Our Jenkins instance has a seeder job, which creates the jobs by reading all git repositories automatically.
Terraform and Ansible to provision infrastructure and configure Dynatrace
The test infrastructure and the Dynatrace configuration are provisioned by terraform. The “azurerm” terraform provider handles all infrastructure-related tasks. The new Dynatrace terraform provider (https://github.com/dynatrace-oss/terraform-provider-dynatrace) is used to apply all necessary Dynatrace configuration steps:
locals {
apps = [
{ name : "ABC", zone : "1809_ABC" },
{ name : "DEF", zone : "3328_DEF" }
]
}
resource "dynatrace_calculated_service_metric" "teststep-metric" {
count = length(local.apps)
name = "Teststep avg. response time (${local.apps[count.index].name})"
enabled = true
…
}
resource "dynatrace_calculated_service_metric" "usecase-metric" {
count = length(local.apps)
name = "UseCase avg. response time (${local.apps[count.index].name})"
enabled = true
…
}
resource "dynatrace_request_attribute" "x-dynatrace-test_NA" {
name = "x-dynatrace-test NA"
enabled = true
…
}
resource "dynatrace_request_attribute" "x-dynatrace-test_PC" {
name = "x-dynatrace-test PC"
enabled = true
…
}
resource "dynatrace_dashboard" "golden_signals" {
dashboard_metadata {
name = "${local.apps[count.index].name} – Jmeter loadtest results"
owner = "Dynatrace"
shared = true
filter {
timeframe = "-1h to now"
management_zone {
name = local.apps[count.index].zone
}
}
}
}
This file shows how to implement a starter package for each new project.
After creating the test infrastructure, we use Ansible as a configuration management tool to install docker, prepare the Jenkins Agents and the Dynatrace OneAgent.
Test Result Analysis
Each test run is documented in our self-developed test management tool to track configuration changes between different test runs:
The test management tool we developed can be used to call different user interfaces of our test automation, i.e. Jenkins, Git, JMeter, the Dynatrace dashboard together with the test timeframe and our self-developed ReportEngine test report:
The result overview currently shows data from JMeter split by Use Case by parsing the JLT raw data.
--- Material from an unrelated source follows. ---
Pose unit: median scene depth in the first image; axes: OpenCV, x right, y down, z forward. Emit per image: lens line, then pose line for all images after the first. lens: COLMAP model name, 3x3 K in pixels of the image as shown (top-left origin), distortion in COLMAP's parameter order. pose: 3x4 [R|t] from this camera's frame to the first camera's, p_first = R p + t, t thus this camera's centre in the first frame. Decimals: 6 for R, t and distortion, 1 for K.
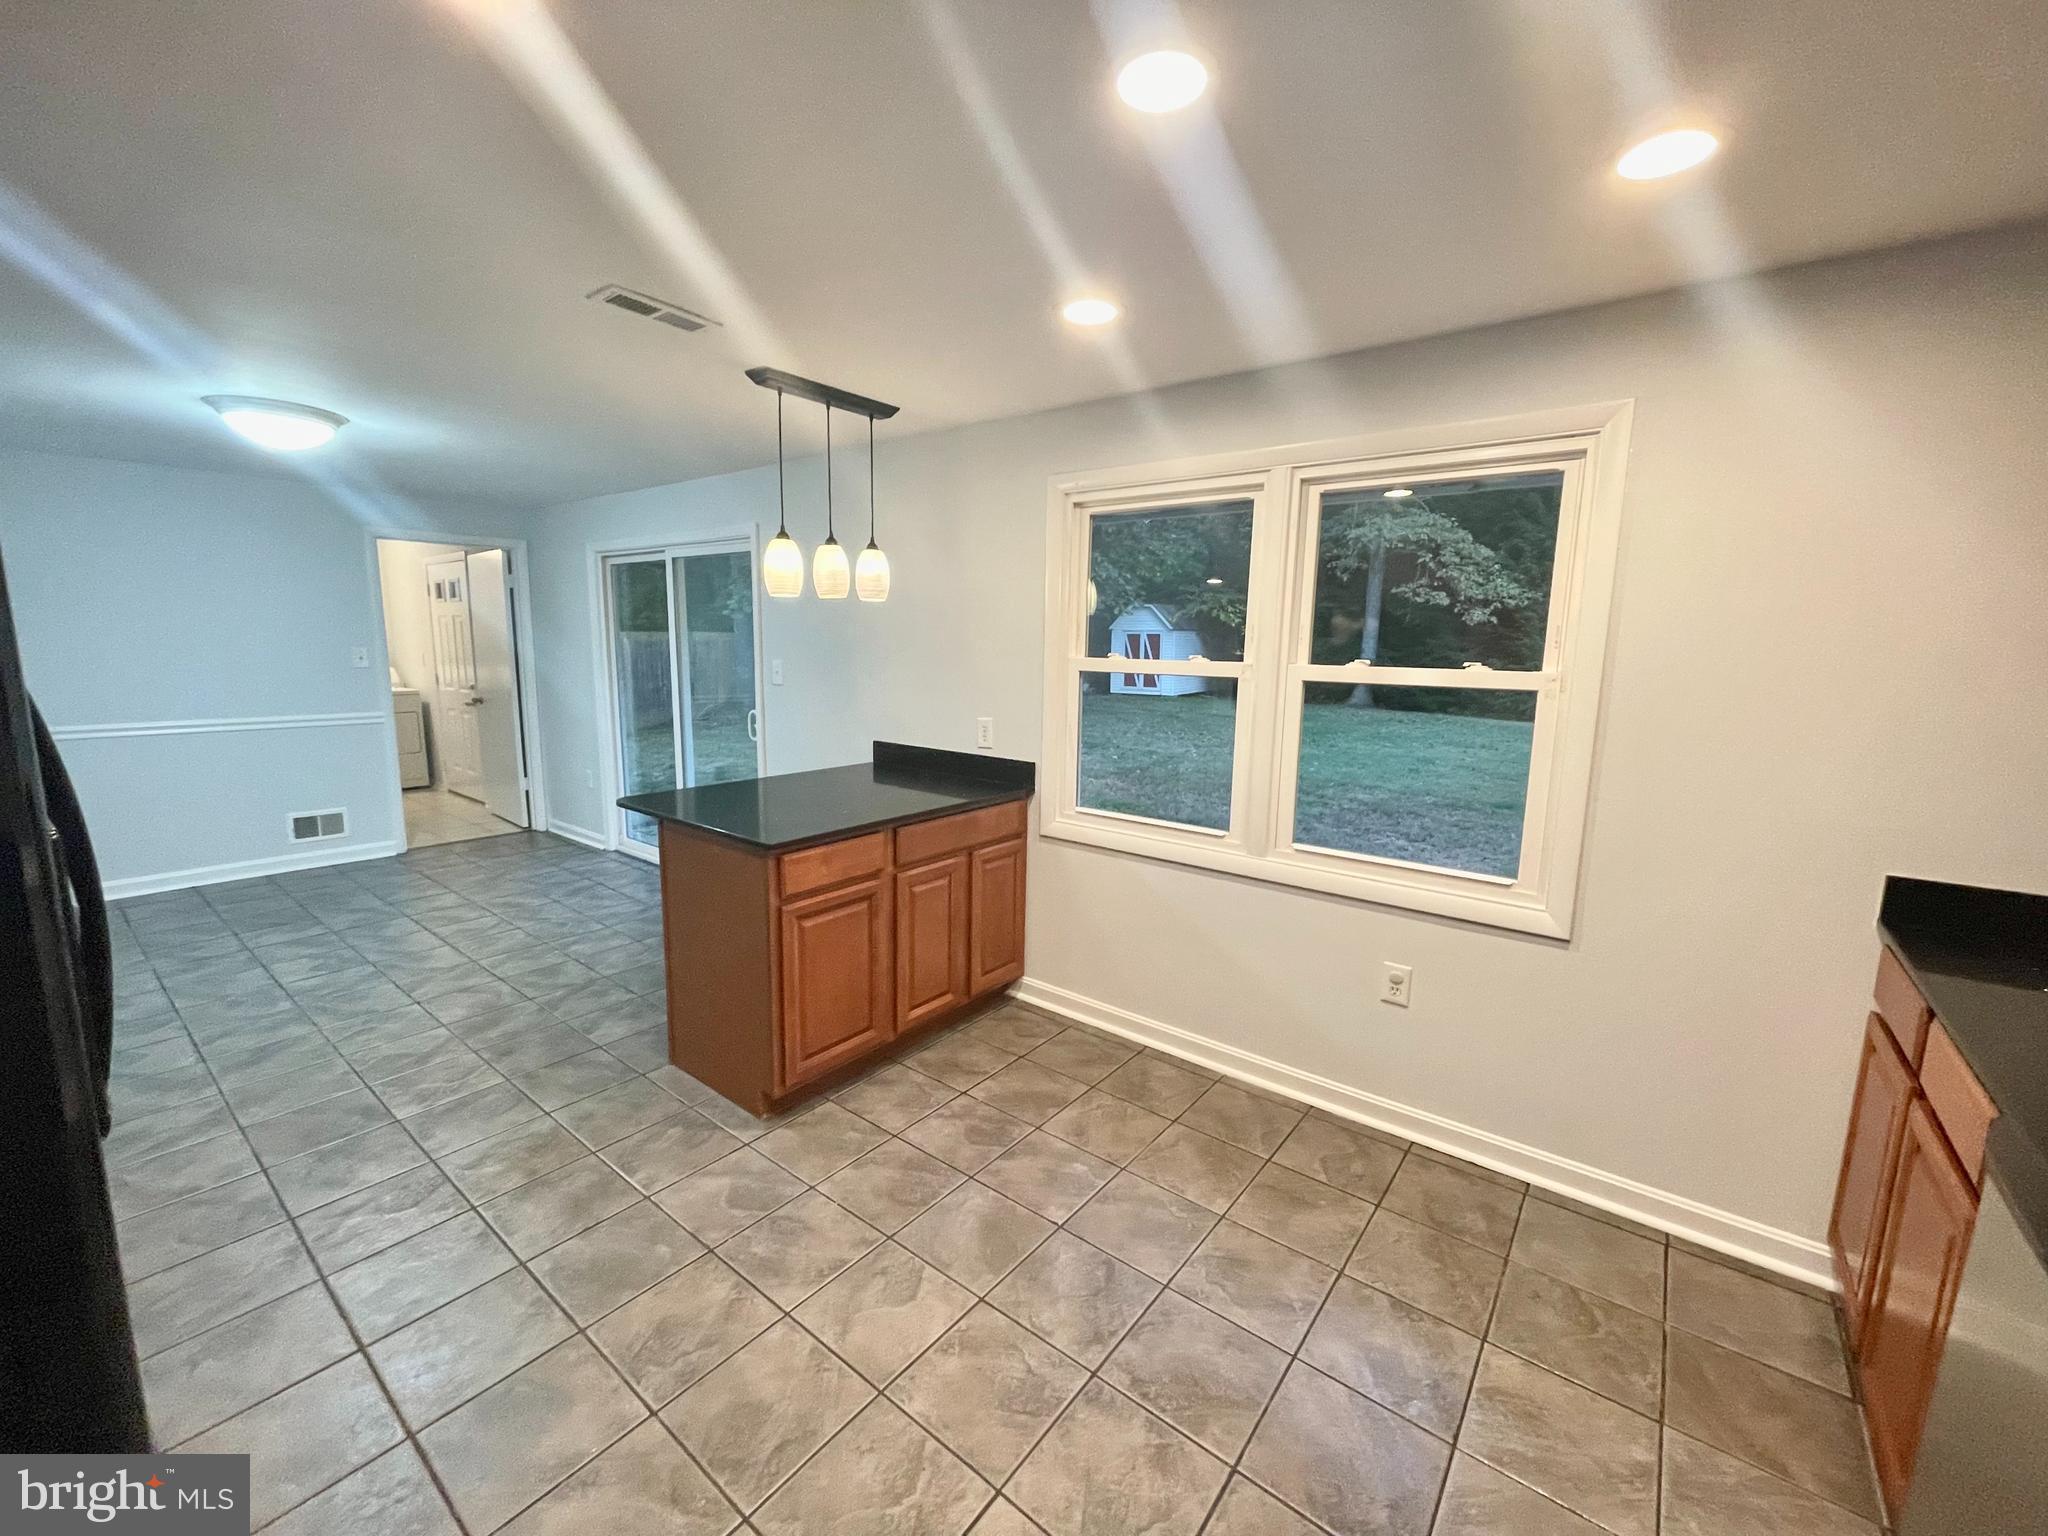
lens RADIAL K [[826.0, 0, 1021.7], [0, 826.0, 768.3], [0, 0, 1]] dist [-0.005611, 0.000179]
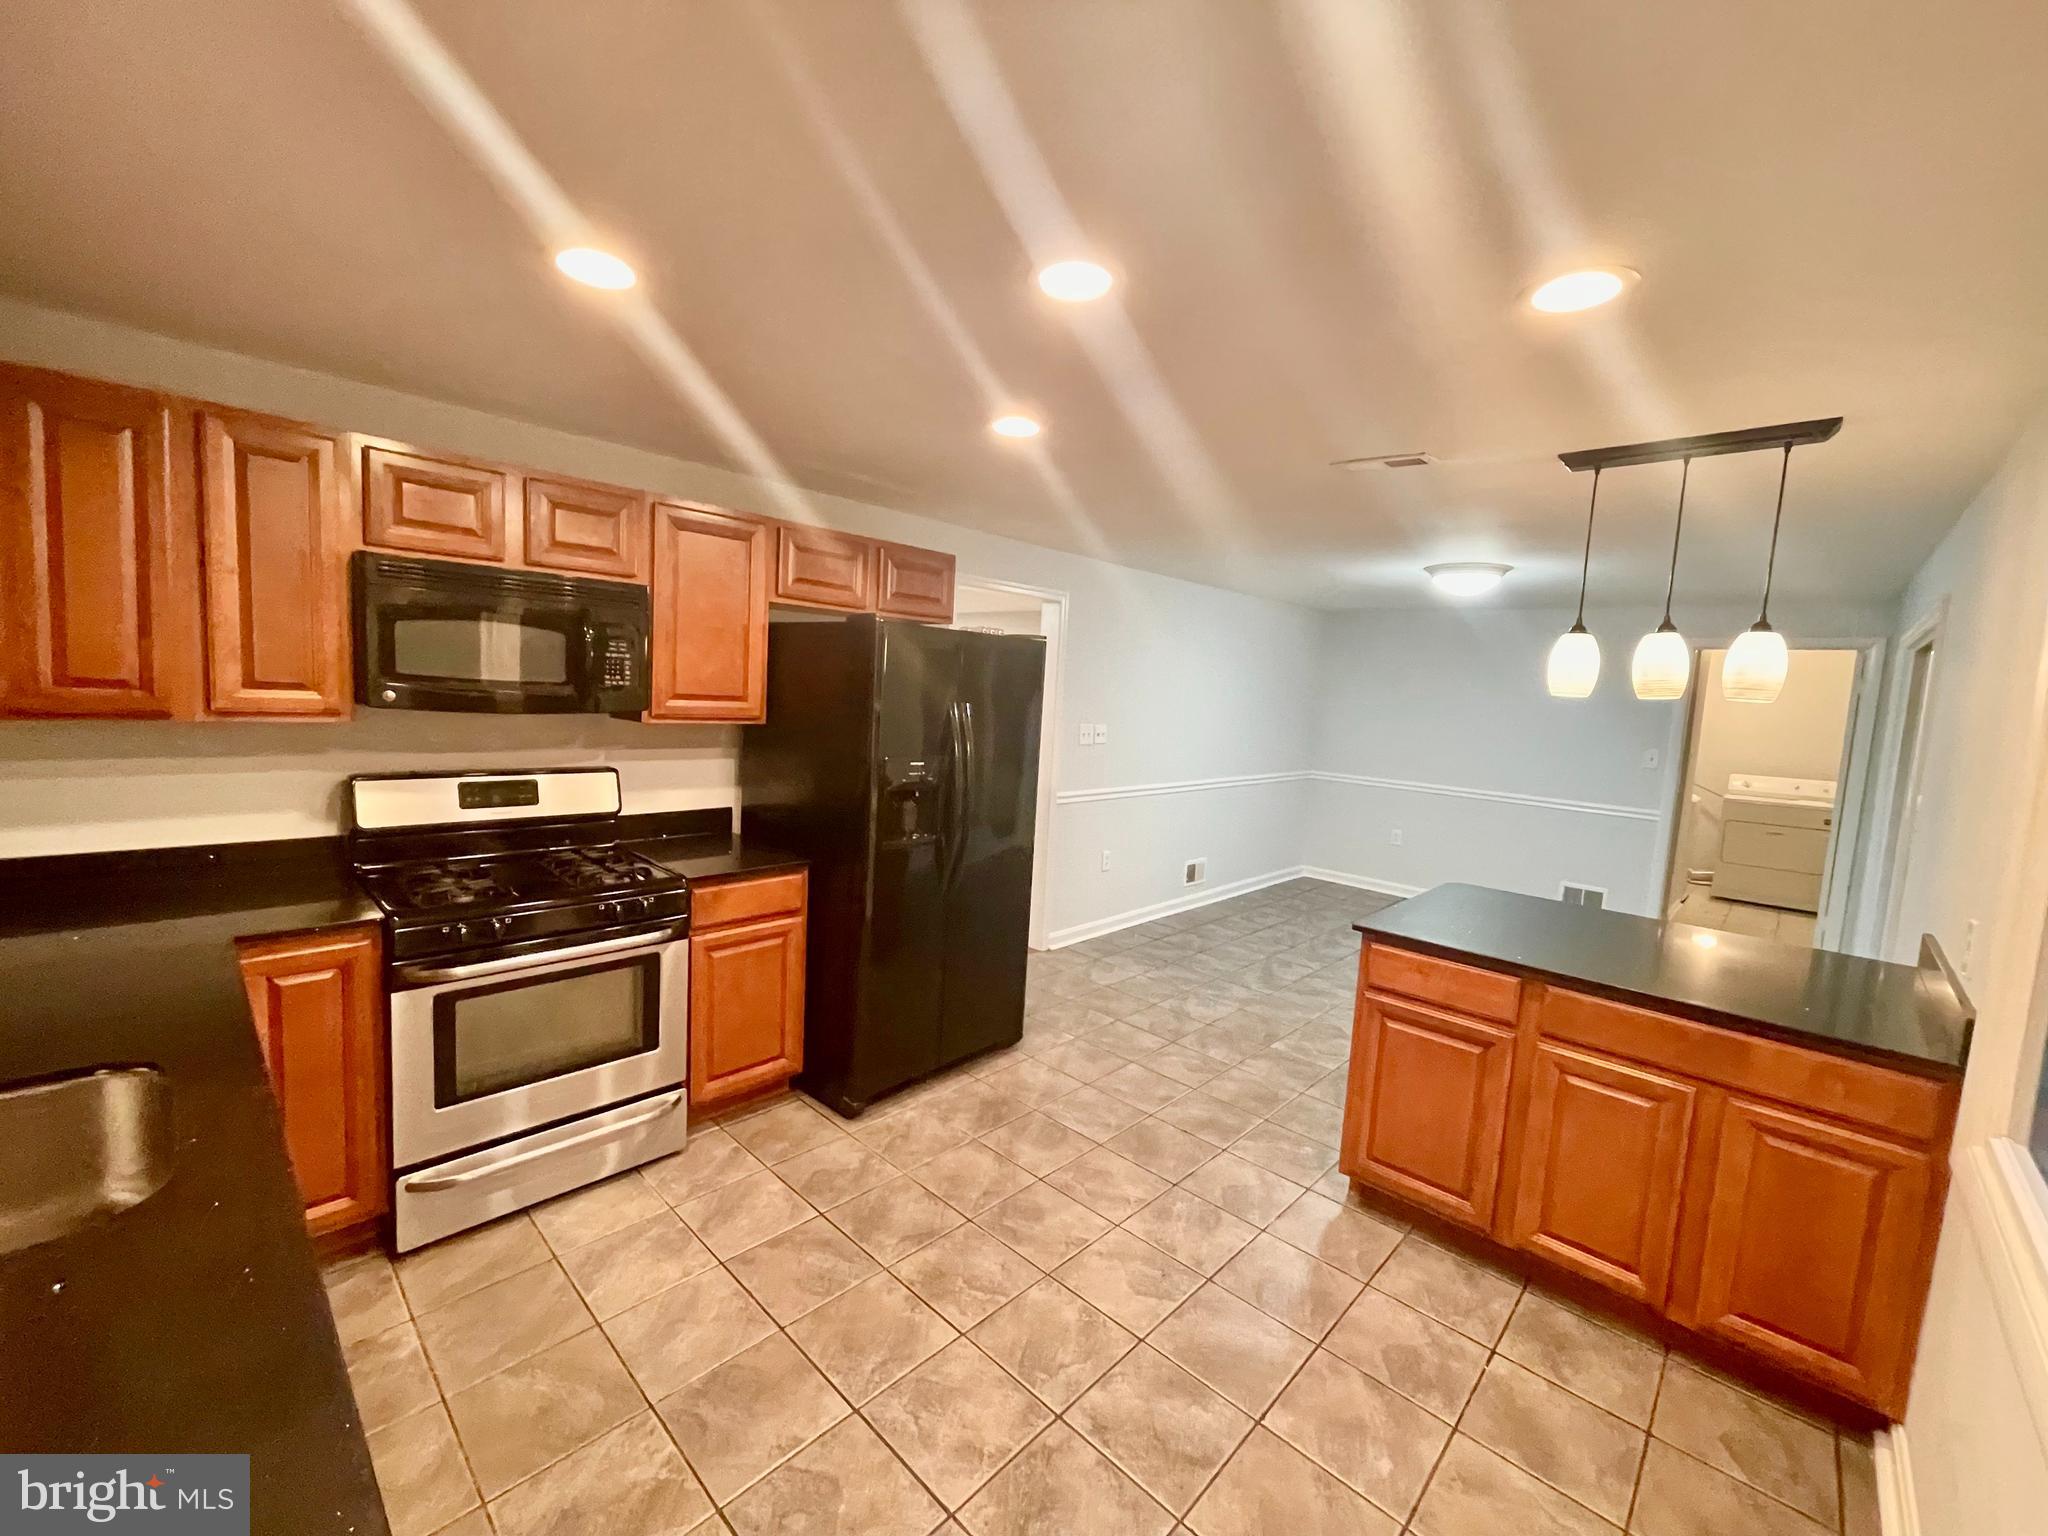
lens RADIAL K [[826.0, 0, 1016.1], [0, 826.0, 763.8], [0, 0, 1]] dist [-0.005611, 0.000179]
pose [[-0.093716, 0.074356, -0.992818, 0.759107], [-0.210807, 0.973115, 0.092779, -0.112630], [0.973025, 0.217988, -0.075522, 0.598277]]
Next Steps: Collaboration on Keptn
We always strive for more and easier-to-manage automation. Therefore, future projects will use a dedicated Jenkins pipeline library to reduce the manageable code in the Jenkinsfiles and to iterate faster.
Some already established and running load test projects are currently migrating to continuous load testing with pipeline integration rather than involving the load test team for manually triggering tests only when publishing major releases.
Our team is also collaborating with Dynatrace to standardize some of this functionality through the open-source project Keptn. At the core, Keptn uses an SLO (Service Level Objective) scoring approach to automate the analysis across multiple metrics (SLIs). This is functionality we intend to better integrate into Jenkins and our reporting capabilities. Furthermore, Keptn solves the interoperability challenges between multiple tools such as configuration management, infrastructure, deployment, testing, and observability tools. As switching or integrating new tools in an automation process is always a lot of work, we expect Keptn to help us lower the automation efforts in our current Jenkins pipelines. As Dynatrace also offers Keptn orchestration capabilities to their enterprise customers as part of their Cloud Automation solution the entry-level barrier for many organizations is very small!
I, Andreas Grabner, want to say Thank you to Raphael Pionke for his work and contribution to the performance engineering community. It was great collaborating on this blog post and I am looking forward to working closer with you on integrating your best practices into Keptn.